## PROBLEM
Below are the records. List every line holding the word "macros".
━━━━━ GIVEN ENTRIES
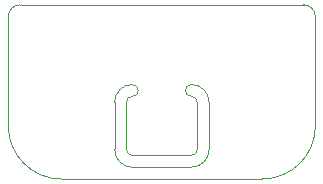
<source format=gbr>
%TF.GenerationSoftware,KiCad,Pcbnew,(7.0.0)*%
%TF.CreationDate,2023-06-13T00:35:04+02:00*%
%TF.ProjectId,TMP117 Breakout,544d5031-3137-4204-9272-65616b6f7574,rev?*%
%TF.SameCoordinates,Original*%
%TF.FileFunction,Profile,NP*%
%FSLAX46Y46*%
G04 Gerber Fmt 4.6, Leading zero omitted, Abs format (unit mm)*
G04 Created by KiCad (PCBNEW (7.0.0)) date 2023-06-13 00:35:04*
%MOMM*%
%LPD*%
G01*
G04 APERTURE LIST*
%TA.AperFunction,Profile*%
%ADD10C,0.100000*%
%TD*%
G04 APERTURE END LIST*
D10*
X127000000Y-99500000D02*
G75*
G03*
X131500000Y-104000000I4500000J0D01*
G01*
X136000000Y-97500000D02*
X136000001Y-101499999D01*
X131500000Y-104000000D02*
X148500000Y-104000000D01*
X142500000Y-102000000D02*
G75*
G03*
X143000000Y-101500000I0J500000D01*
G01*
X128000000Y-89250000D02*
X152000000Y-89250000D01*
X137000000Y-101500000D02*
X137000000Y-97500000D01*
X128000000Y-89250000D02*
G75*
G03*
X127000000Y-90250000I0J-1000000D01*
G01*
X137000000Y-101500000D02*
G75*
G03*
X137500000Y-102000000I500000J0D01*
G01*
X142499999Y-102999999D02*
G75*
G03*
X143999999Y-101499999I1J1499999D01*
G01*
X136000001Y-101499999D02*
G75*
G03*
X137500001Y-102999999I1499999J-1D01*
G01*
X143000000Y-101500000D02*
X143000000Y-97500000D01*
X142499999Y-102999999D02*
X137500001Y-102999999D01*
X142500000Y-96000000D02*
G75*
G03*
X142500000Y-97000000I0J-500000D01*
G01*
X143999999Y-97500001D02*
G75*
G03*
X142499999Y-96000001I-1499999J1D01*
G01*
X137500000Y-102000000D02*
X142500000Y-102000000D01*
X143999999Y-97500001D02*
X143999999Y-101499999D01*
X143000000Y-97500000D02*
G75*
G03*
X142500000Y-97000000I-500000J0D01*
G01*
X153000000Y-90250000D02*
X153000000Y-99500000D01*
X137500000Y-96000000D02*
G75*
G03*
X136000000Y-97500000I0J-1500000D01*
G01*
X137500000Y-97000000D02*
G75*
G03*
X137500000Y-96000000I0J500000D01*
G01*
X148500000Y-104000000D02*
G75*
G03*
X153000000Y-99500000I0J4500000D01*
G01*
X127000000Y-90250000D02*
X127000000Y-99500000D01*
X153000000Y-90250000D02*
G75*
G03*
X152000000Y-89250000I-1000000J0D01*
G01*
X137500000Y-97000000D02*
G75*
G03*
X137000000Y-97500000I0J-500000D01*
G01*
M02*

</source>
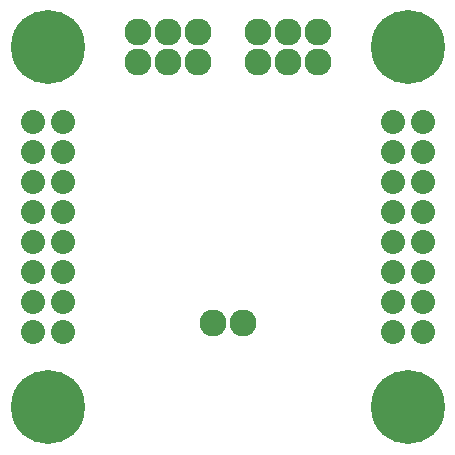
<source format=gbr>
G04 This is an RS-274x file exported by *
G04 gerbv version 2.6.1 *
G04 More information is available about gerbv at *
G04 http://gerbv.geda-project.org/ *
G04 --End of header info--*
%MOIN*%
%FSLAX34Y34*%
%IPPOS*%
%IN "TXB0108.pcb"*%
G04 --Define apertures--*
%ADD10C,0.0010*%
%ADD11C,0.2462*%
%ADD12C,0.0800*%
%ADD13C,0.0900*%
G04 --Start main section--*
G54D11*
G01X0014000Y0014000D03*
G01X0014000Y0026000D03*
G01X0026000Y0026000D03*
G01X0026000Y0014000D03*
G54D12*
G01X0025500Y0023500D03*
G01X0026500Y0023500D03*
G01X0025500Y0022500D03*
G01X0026500Y0022500D03*
G01X0025500Y0021500D03*
G01X0026500Y0021500D03*
G01X0025500Y0020500D03*
G01X0026500Y0020500D03*
G01X0025500Y0019500D03*
G01X0026500Y0019500D03*
G01X0025500Y0018500D03*
G01X0026500Y0018500D03*
G01X0025500Y0017500D03*
G01X0026500Y0017500D03*
G01X0025500Y0016500D03*
G01X0026500Y0016500D03*
G01X0013500Y0023500D03*
G01X0014500Y0023500D03*
G01X0013500Y0022500D03*
G01X0014500Y0022500D03*
G01X0013500Y0021500D03*
G01X0014500Y0021500D03*
G01X0013500Y0020500D03*
G01X0014500Y0020500D03*
G01X0013500Y0019500D03*
G01X0014500Y0019500D03*
G01X0013500Y0018500D03*
G01X0014500Y0018500D03*
G01X0013500Y0017500D03*
G01X0014500Y0017500D03*
G01X0013500Y0016500D03*
G01X0014500Y0016500D03*
G54D13*
G01X0023000Y0026500D03*
G01X0023000Y0025500D03*
G01X0022000Y0026500D03*
G01X0022000Y0025500D03*
G01X0021000Y0026500D03*
G01X0021000Y0025500D03*
G01X0019000Y0026500D03*
G01X0019000Y0025500D03*
G01X0018000Y0026500D03*
G01X0018000Y0025500D03*
G01X0017000Y0026500D03*
G01X0017000Y0025500D03*
G01X0020500Y0016800D03*
G01X0019500Y0016800D03*
M02*

</source>
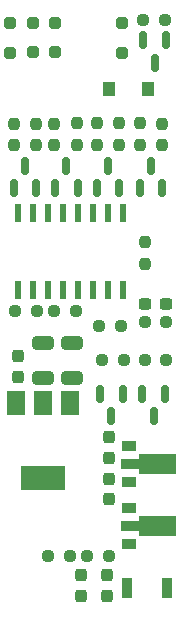
<source format=gbr>
%TF.GenerationSoftware,KiCad,Pcbnew,7.0.2*%
%TF.CreationDate,2024-02-16T13:22:18+02:00*%
%TF.ProjectId,dots_projector,646f7473-5f70-4726-9f6a-6563746f722e,rev?*%
%TF.SameCoordinates,Original*%
%TF.FileFunction,Paste,Bot*%
%TF.FilePolarity,Positive*%
%FSLAX46Y46*%
G04 Gerber Fmt 4.6, Leading zero omitted, Abs format (unit mm)*
G04 Created by KiCad (PCBNEW 7.0.2) date 2024-02-16 13:22:18*
%MOMM*%
%LPD*%
G01*
G04 APERTURE LIST*
G04 Aperture macros list*
%AMRoundRect*
0 Rectangle with rounded corners*
0 $1 Rounding radius*
0 $2 $3 $4 $5 $6 $7 $8 $9 X,Y pos of 4 corners*
0 Add a 4 corners polygon primitive as box body*
4,1,4,$2,$3,$4,$5,$6,$7,$8,$9,$2,$3,0*
0 Add four circle primitives for the rounded corners*
1,1,$1+$1,$2,$3*
1,1,$1+$1,$4,$5*
1,1,$1+$1,$6,$7*
1,1,$1+$1,$8,$9*
0 Add four rect primitives between the rounded corners*
20,1,$1+$1,$2,$3,$4,$5,0*
20,1,$1+$1,$4,$5,$6,$7,0*
20,1,$1+$1,$6,$7,$8,$9,0*
20,1,$1+$1,$8,$9,$2,$3,0*%
%AMFreePoly0*
4,1,9,3.862500,-0.866500,0.737500,-0.866500,0.737500,-0.450000,-0.737500,-0.450000,-0.737500,0.450000,0.737500,0.450000,0.737500,0.866500,3.862500,0.866500,3.862500,-0.866500,3.862500,-0.866500,$1*%
G04 Aperture macros list end*
%ADD10RoundRect,0.237500X0.237500X-0.287500X0.237500X0.287500X-0.237500X0.287500X-0.237500X-0.287500X0*%
%ADD11RoundRect,0.237500X0.237500X-0.250000X0.237500X0.250000X-0.237500X0.250000X-0.237500X-0.250000X0*%
%ADD12RoundRect,0.150000X0.150000X-0.587500X0.150000X0.587500X-0.150000X0.587500X-0.150000X-0.587500X0*%
%ADD13RoundRect,0.237500X0.237500X-0.300000X0.237500X0.300000X-0.237500X0.300000X-0.237500X-0.300000X0*%
%ADD14R,1.300000X0.900000*%
%ADD15FreePoly0,0.000000*%
%ADD16RoundRect,0.237500X0.250000X0.237500X-0.250000X0.237500X-0.250000X-0.237500X0.250000X-0.237500X0*%
%ADD17R,1.016000X1.244600*%
%ADD18RoundRect,0.150000X-0.150000X0.587500X-0.150000X-0.587500X0.150000X-0.587500X0.150000X0.587500X0*%
%ADD19RoundRect,0.237500X-0.250000X-0.237500X0.250000X-0.237500X0.250000X0.237500X-0.250000X0.237500X0*%
%ADD20RoundRect,0.250000X0.250000X-0.250000X0.250000X0.250000X-0.250000X0.250000X-0.250000X-0.250000X0*%
%ADD21R,1.500000X2.000000*%
%ADD22R,3.800000X2.000000*%
%ADD23RoundRect,0.137500X0.137500X-0.662500X0.137500X0.662500X-0.137500X0.662500X-0.137500X-0.662500X0*%
%ADD24RoundRect,0.250000X0.650000X-0.325000X0.650000X0.325000X-0.650000X0.325000X-0.650000X-0.325000X0*%
%ADD25RoundRect,0.237500X0.300000X0.237500X-0.300000X0.237500X-0.300000X-0.237500X0.300000X-0.237500X0*%
%ADD26R,0.900000X1.700000*%
G04 APERTURE END LIST*
D10*
%TO.C,D2*%
X73750000Y-124200000D03*
X73750000Y-122450000D03*
%TD*%
D11*
%TO.C,R27*%
X80600000Y-86012500D03*
X80600000Y-84187500D03*
%TD*%
D12*
%TO.C,Q6*%
X77000000Y-89675000D03*
X75100000Y-89675000D03*
X76050000Y-87800000D03*
%TD*%
D13*
%TO.C,C2*%
X76125000Y-116012500D03*
X76125000Y-114287500D03*
%TD*%
D14*
%TO.C,U3*%
X77775000Y-119775000D03*
D15*
X77862500Y-118275000D03*
D14*
X77775000Y-116775000D03*
%TD*%
D16*
%TO.C,R2*%
X72775000Y-120775000D03*
X70950000Y-120775000D03*
%TD*%
D17*
%TO.C,U9*%
X79400000Y-81250000D03*
X76098000Y-81250000D03*
%TD*%
D12*
%TO.C,Q7*%
X80600000Y-89675000D03*
X78700000Y-89675000D03*
X79650000Y-87800000D03*
%TD*%
D11*
%TO.C,R26*%
X75100000Y-86000000D03*
X75100000Y-84175000D03*
%TD*%
D18*
%TO.C,Q1*%
X75361000Y-107100000D03*
X77261000Y-107100000D03*
X76311000Y-108975000D03*
%TD*%
D11*
%TO.C,R12*%
X79200000Y-96075000D03*
X79200000Y-94250000D03*
%TD*%
%TO.C,R28*%
X78700000Y-86000000D03*
X78700000Y-84175000D03*
%TD*%
D16*
%TO.C,R3*%
X76100000Y-120775000D03*
X74275000Y-120775000D03*
%TD*%
D19*
%TO.C,R17*%
X79000000Y-75425000D03*
X80825000Y-75425000D03*
%TD*%
D13*
%TO.C,C3*%
X76125000Y-112475000D03*
X76125000Y-110750000D03*
%TD*%
D18*
%TO.C,Q3*%
X78950000Y-107100000D03*
X80850000Y-107100000D03*
X79900000Y-108975000D03*
%TD*%
D20*
%TO.C,D9*%
X67750000Y-78200000D03*
X67750000Y-75700000D03*
%TD*%
D11*
%TO.C,R24*%
X71500000Y-86025000D03*
X71500000Y-84200000D03*
%TD*%
D20*
%TO.C,D12*%
X71575000Y-78175000D03*
X71575000Y-75675000D03*
%TD*%
D13*
%TO.C,C5*%
X68450000Y-105625000D03*
X68450000Y-103900000D03*
%TD*%
D11*
%TO.C,R22*%
X68100000Y-86025000D03*
X68100000Y-84200000D03*
%TD*%
%TO.C,R25*%
X77000000Y-86000000D03*
X77000000Y-84175000D03*
%TD*%
%TO.C,R23*%
X73400000Y-86000000D03*
X73400000Y-84175000D03*
%TD*%
D21*
%TO.C,U7*%
X68250000Y-107875000D03*
X70550000Y-107875000D03*
D22*
X70550000Y-114175000D03*
D21*
X72850000Y-107875000D03*
%TD*%
D16*
%TO.C,R14*%
X73300000Y-100100000D03*
X71475000Y-100100000D03*
%TD*%
D18*
%TO.C,Q4*%
X79025000Y-77150000D03*
X80925000Y-77150000D03*
X79975000Y-79025000D03*
%TD*%
D19*
%TO.C,R4*%
X79125000Y-101000000D03*
X80950000Y-101000000D03*
%TD*%
D11*
%TO.C,R21*%
X69900000Y-86025000D03*
X69900000Y-84200000D03*
%TD*%
D10*
%TO.C,D3*%
X75925000Y-124200000D03*
X75925000Y-122450000D03*
%TD*%
D23*
%TO.C,U10*%
X77295000Y-98300000D03*
X76025000Y-98300000D03*
X74755000Y-98300000D03*
X73485000Y-98300000D03*
X72215000Y-98300000D03*
X70945000Y-98300000D03*
X69675000Y-98300000D03*
X68405000Y-98300000D03*
X68405000Y-91800000D03*
X69675000Y-91800000D03*
X70945000Y-91800000D03*
X72215000Y-91800000D03*
X73485000Y-91800000D03*
X74755000Y-91800000D03*
X76025000Y-91800000D03*
X77295000Y-91800000D03*
%TD*%
D12*
%TO.C,Q5*%
X73450000Y-89675000D03*
X71550000Y-89675000D03*
X72500000Y-87800000D03*
%TD*%
D24*
%TO.C,C4*%
X70550000Y-105725000D03*
X70550000Y-102775000D03*
%TD*%
D25*
%TO.C,C1*%
X80900000Y-99450000D03*
X79175000Y-99450000D03*
%TD*%
D20*
%TO.C,D11*%
X77200000Y-78200000D03*
X77200000Y-75700000D03*
%TD*%
%TO.C,D10*%
X69675000Y-78175000D03*
X69675000Y-75675000D03*
%TD*%
D24*
%TO.C,C7*%
X72975000Y-105725000D03*
X72975000Y-102775000D03*
%TD*%
D14*
%TO.C,U1*%
X77775000Y-114500000D03*
D15*
X77862500Y-113000000D03*
D14*
X77775000Y-111500000D03*
%TD*%
D19*
%TO.C,R6*%
X75525000Y-104212500D03*
X77350000Y-104212500D03*
%TD*%
%TO.C,R15*%
X79125000Y-104212500D03*
X80950000Y-104212500D03*
%TD*%
D26*
%TO.C,SW1*%
X77625000Y-123525000D03*
X81025000Y-123525000D03*
%TD*%
D16*
%TO.C,R18*%
X70000000Y-100100000D03*
X68175000Y-100100000D03*
%TD*%
%TO.C,R13*%
X77100000Y-101300000D03*
X75275000Y-101300000D03*
%TD*%
D12*
%TO.C,Q2*%
X69950000Y-89675000D03*
X68050000Y-89675000D03*
X69000000Y-87800000D03*
%TD*%
M02*

</source>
━━━━━━━━━━
## YOUR SOLUTION
G04 Aperture macros list*
G04 Aperture macros list end*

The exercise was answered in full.